Frau Ministerin, ich frage vor dem Hintergrund, dass der Förderunterricht auch nach dem Konzept, das Sie jetzt auf dem Tisch liegen haben, in 10oder 15-Minuten-Sequenzen in den Pausen oder vor dem eigentlichen Unterricht stattfindet, ob das

noch mit einem qualitativen, sinnvollen Förderkonzept in Verbindung zu bringen ist.

(Busemann [CDU]: Pfusch! - Zuruf von der SPD: Deswegen sind 61 % der Eltern so zufrieden!)

Frau Ministerin!

Ich habe Ihnen schon die Schule genannt, die wir gebeten haben, dieses Konzept einmal in einer Broschüre darzustellen. Das hat sie getan. Sie hat auch die Eltern und das Kollegium dazu befragt. Unter anderem steht in der Bewertung: Endlich Förderunterricht für alle möglich.
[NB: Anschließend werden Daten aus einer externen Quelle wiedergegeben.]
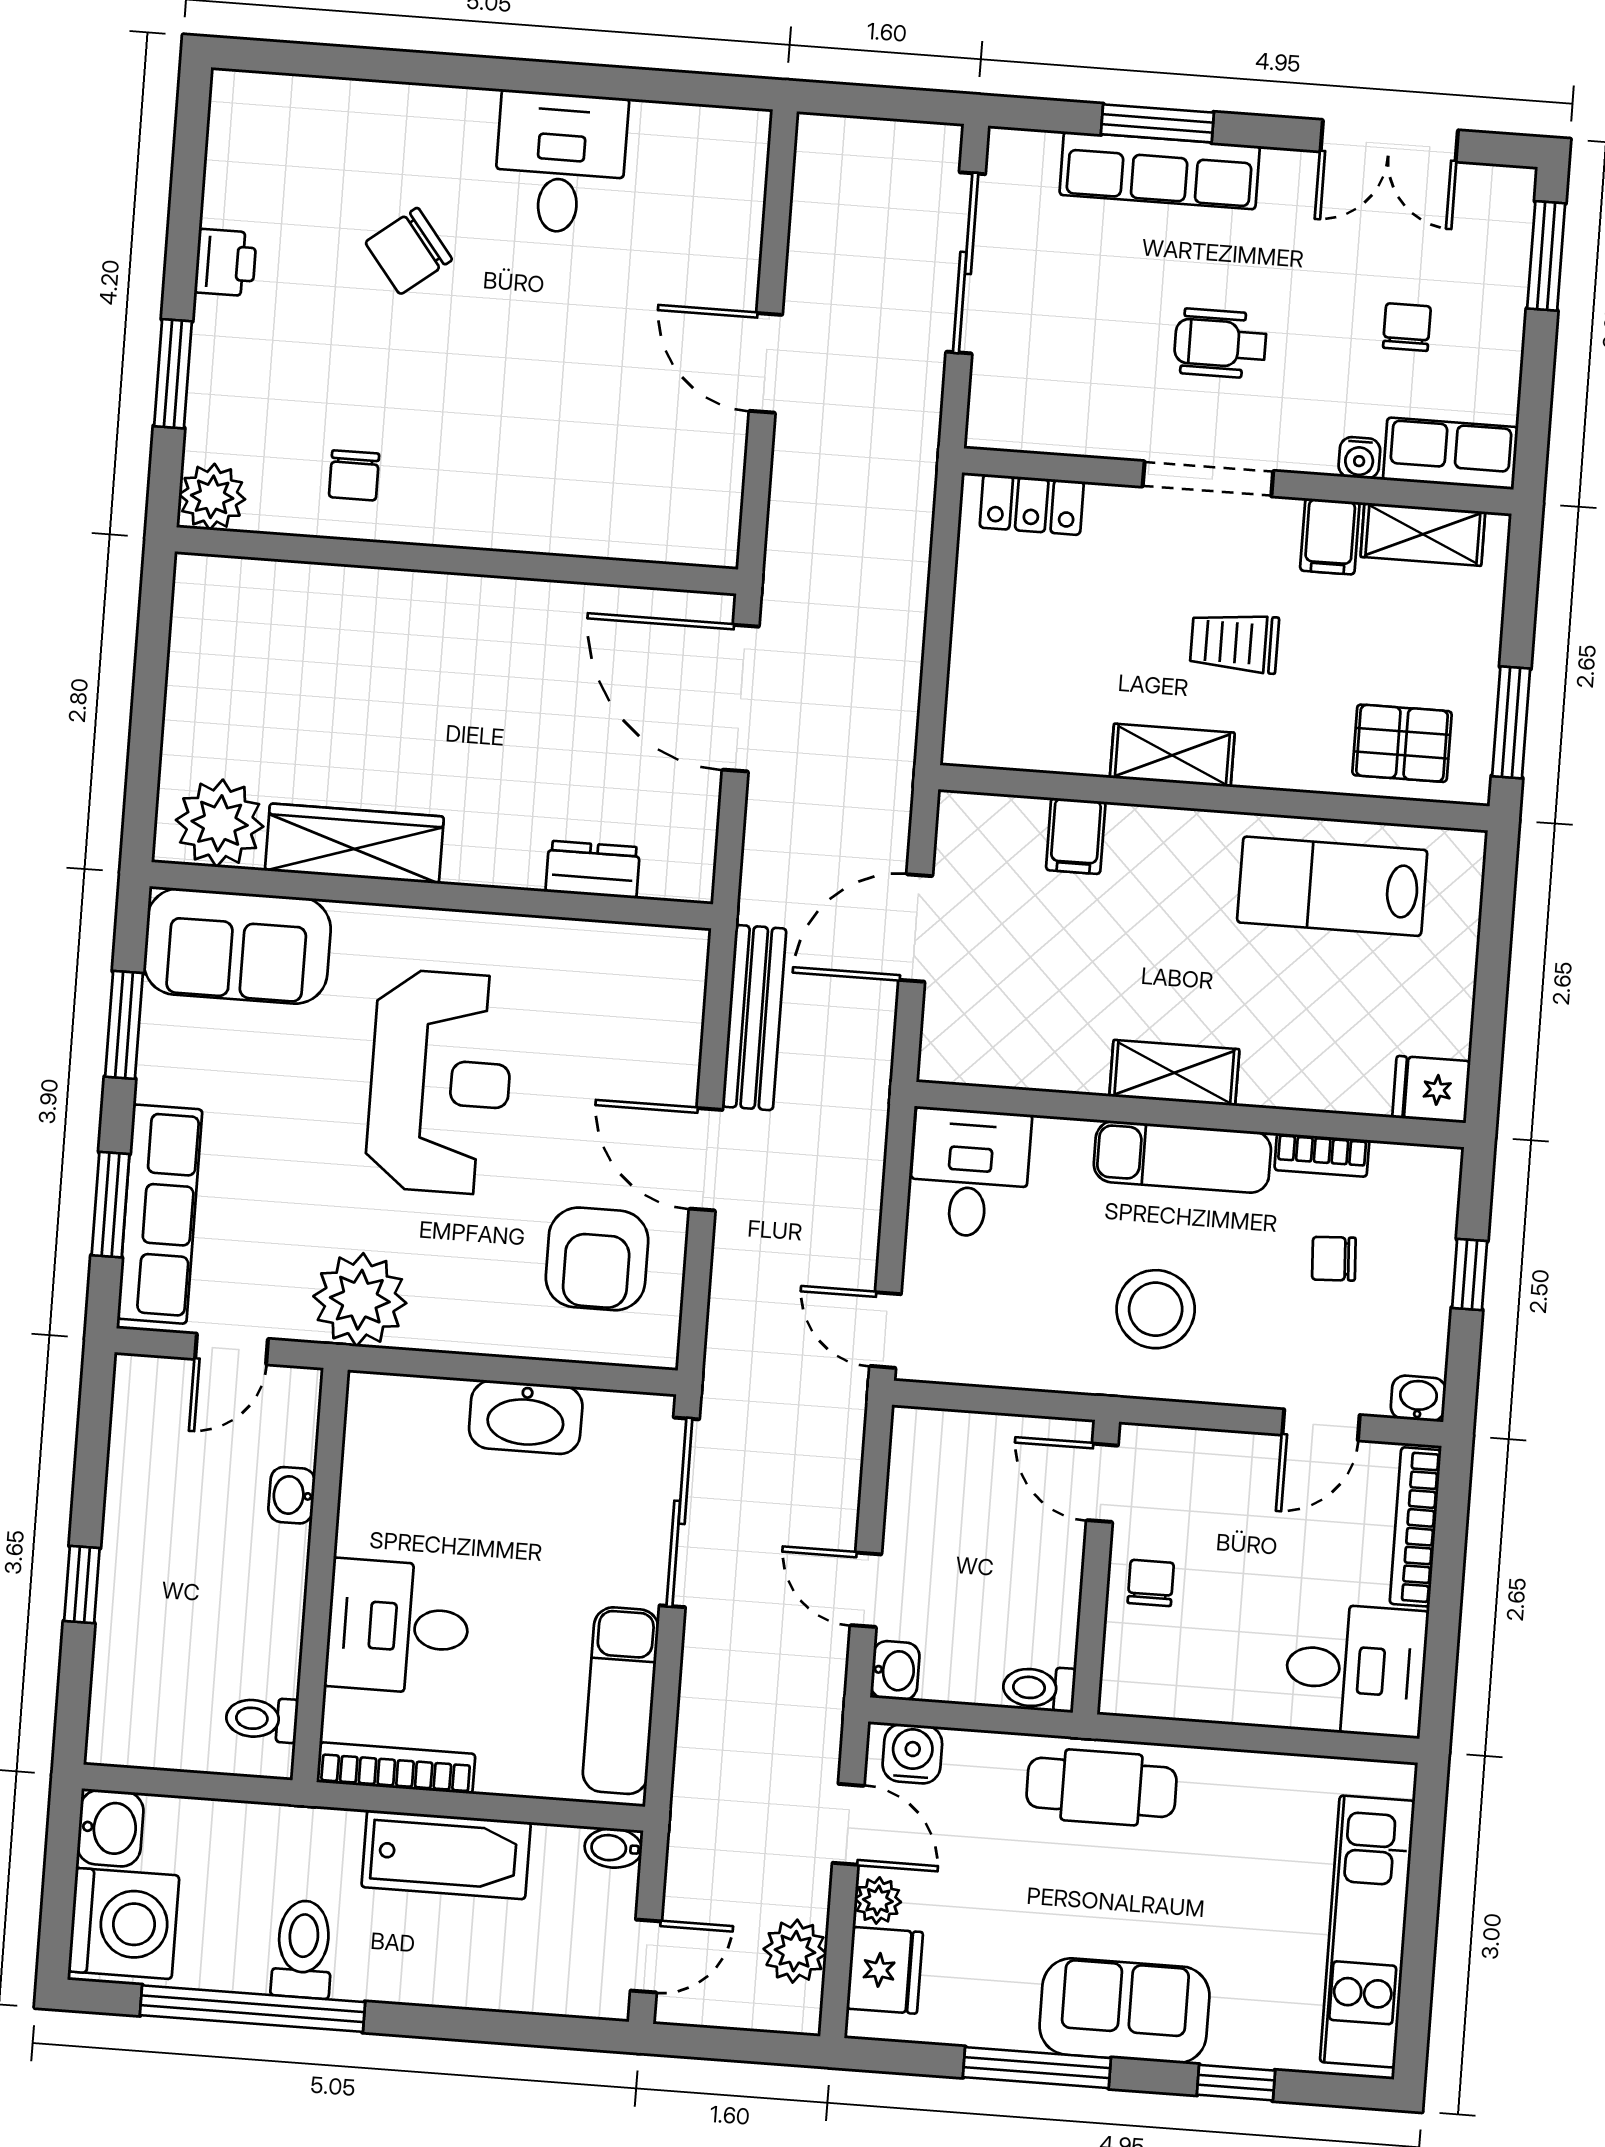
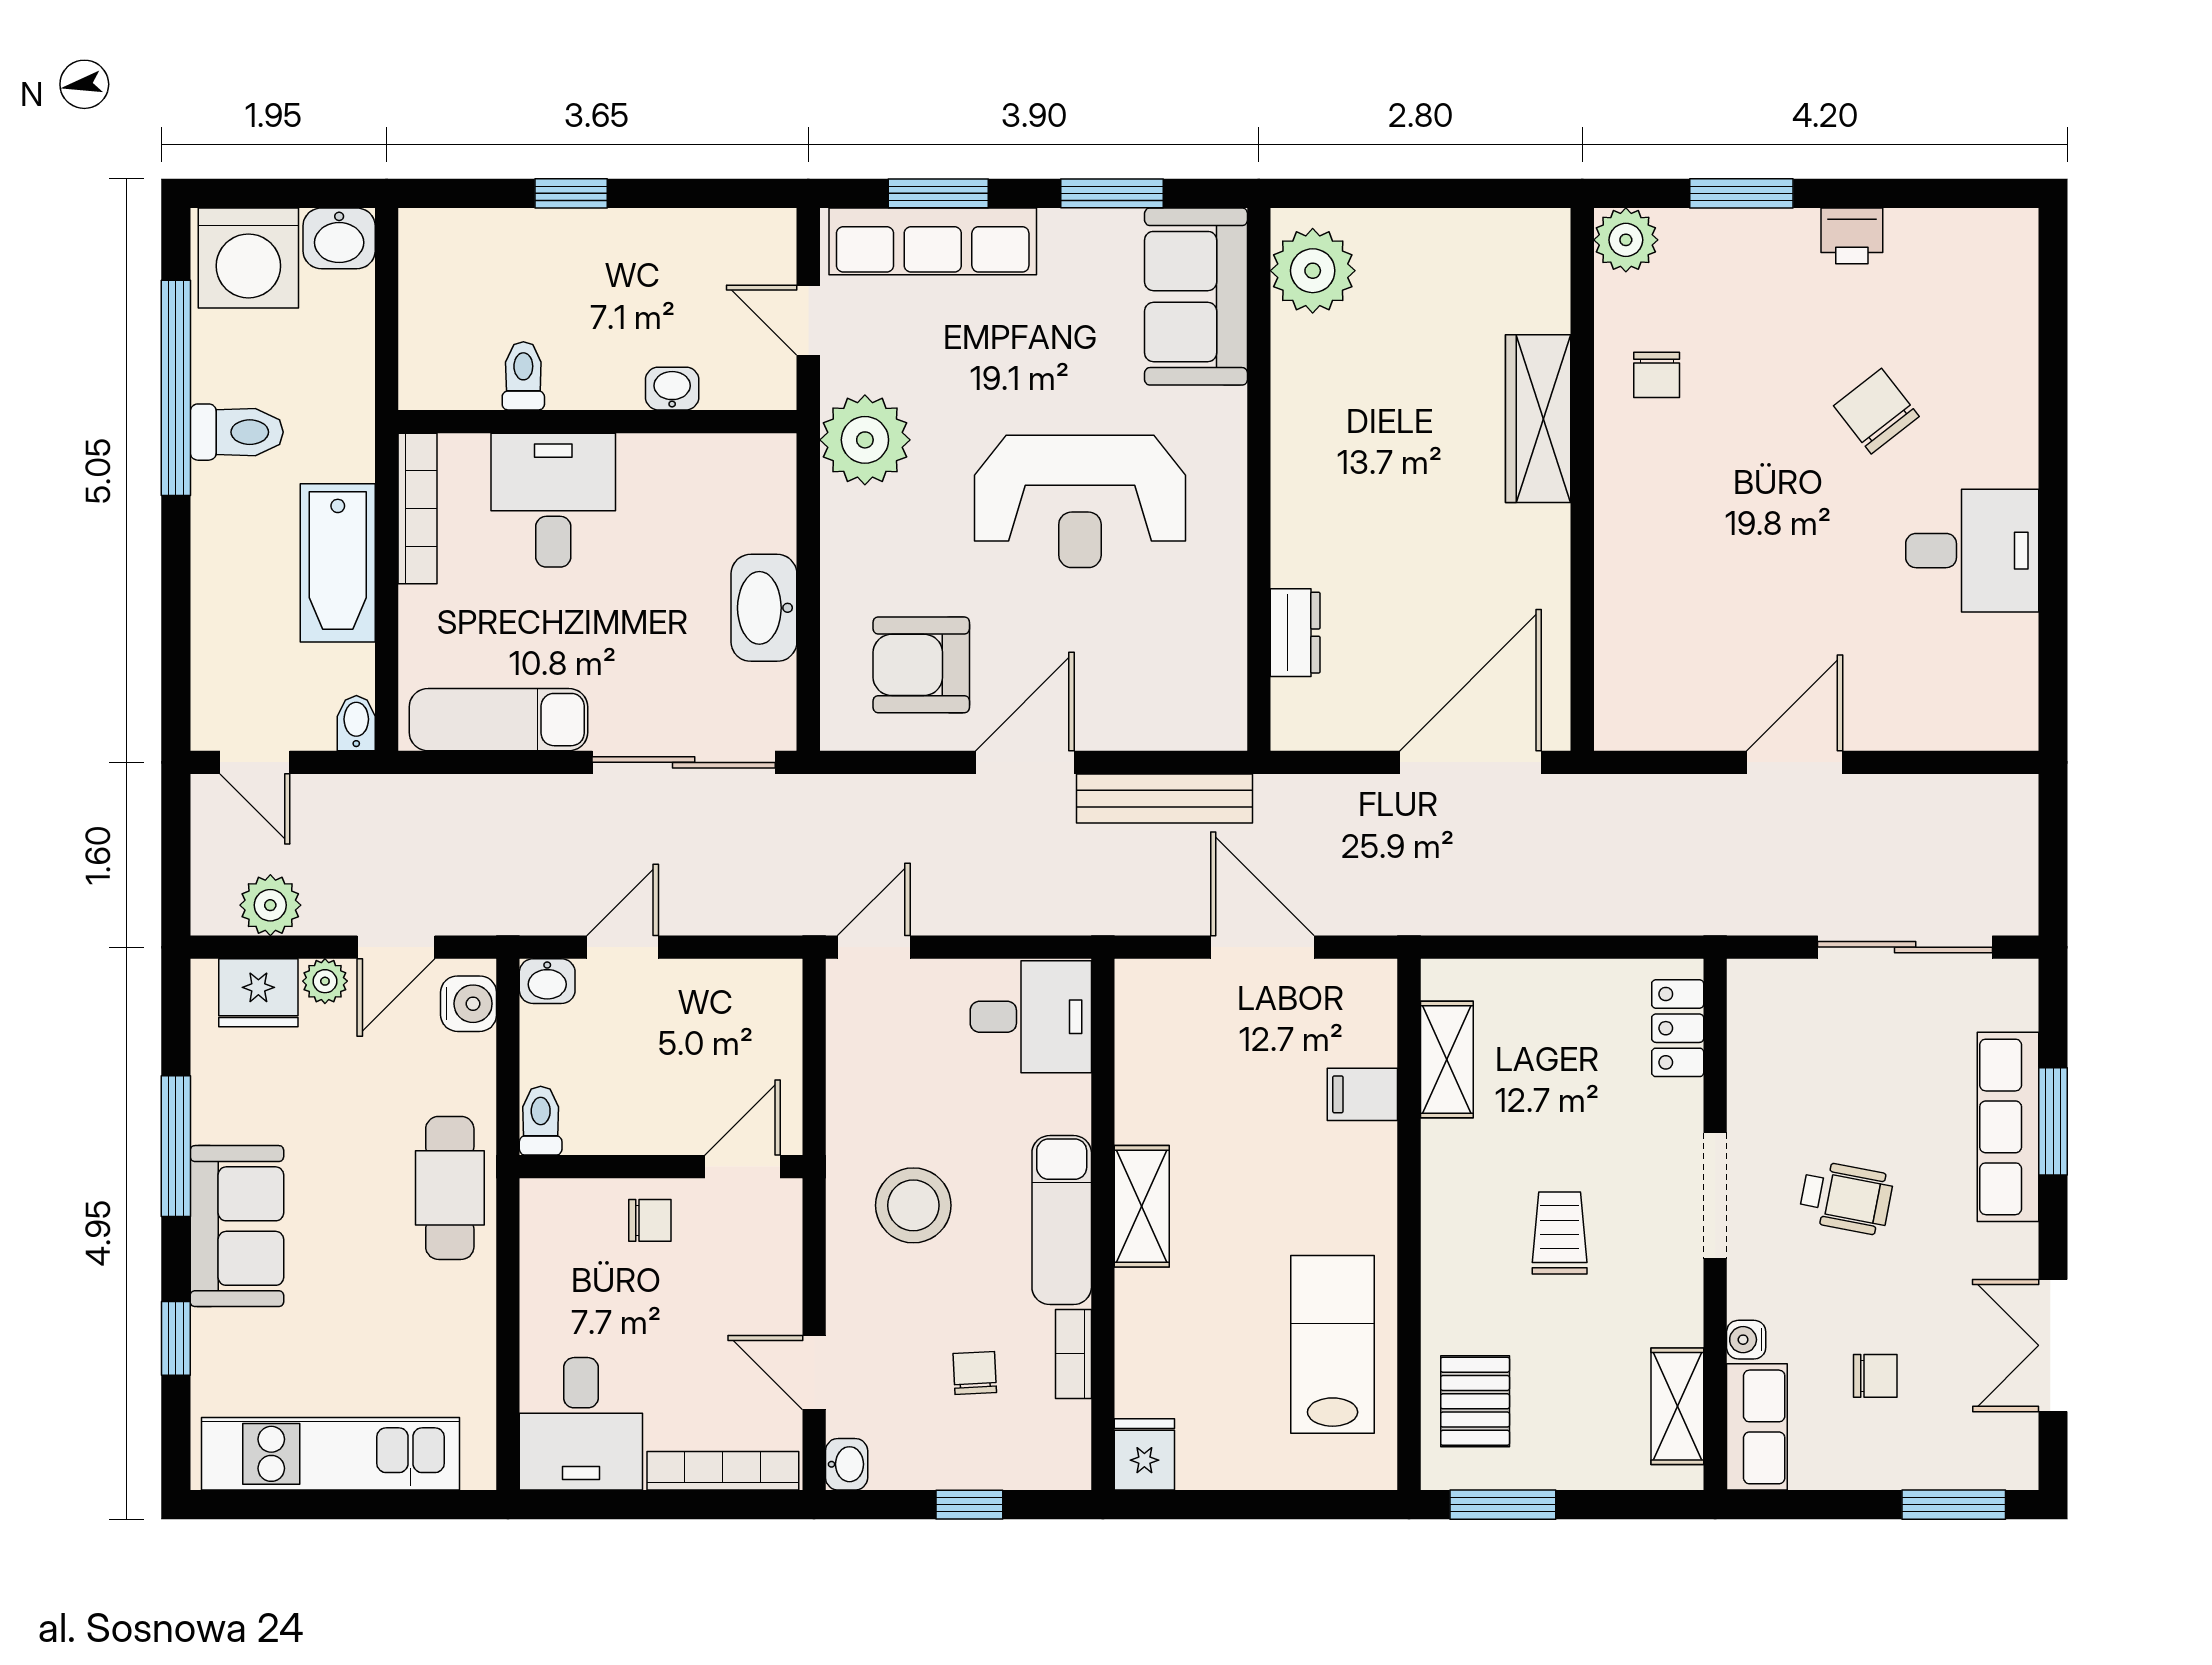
wheelchair: (1220, 343) -> (1846, 1198), turned 101
chair: (354, 475) -> (1657, 375), turned -90
filing cabinet: (1330, 536) -> (1669, 1317), removed
shelving: (1172, 755) -> (1447, 1059), moved
wardrobe: (354, 844) -> (1538, 419), moved, turned 180
toilet: (262, 1719) -> (523, 376), moved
Jetzt will ich Ihnen auch sagen, wie das dort gemacht wird.

(Klare [CDU]: Ist dann meine Aussa- ge mit den 15-Minuten-Sequenzen falsch?)

- Die ist völlig falsch. Die Schule hat ein Konzept erstellt, in dem ein Förderband von 7.45 Uhr bis 8.12 Uhr gelegt worden ist, danach erfolgt ein Wechsel, und dann beginnt der Unterricht. In diesem Förderband werden Gruppen klassenübergreifend zusammengestellt, z. B. eine Deutschgruppe, die sich mit optischer Wahrnehmung, akustischer Wahrnehmung, Lautübungen und Syntheseübungen beschäftigt. Dann gibt es eine Gruppe, die den Lesefluss und die Lesegenauigkeit trainiert.

(Frau Zachow [CDU]: Mit 15 bis 18 Schülerinnen?)

Es gibt eine Gruppe, die sich mit Mathematik beschäftigt, und eine Gruppe mit stärkeren Schülern, auf deren Plan Fördern steht. Eine Gruppe macht zu der Zeit Schulsonderturnen mit Training der Grob- und Feinmotorik.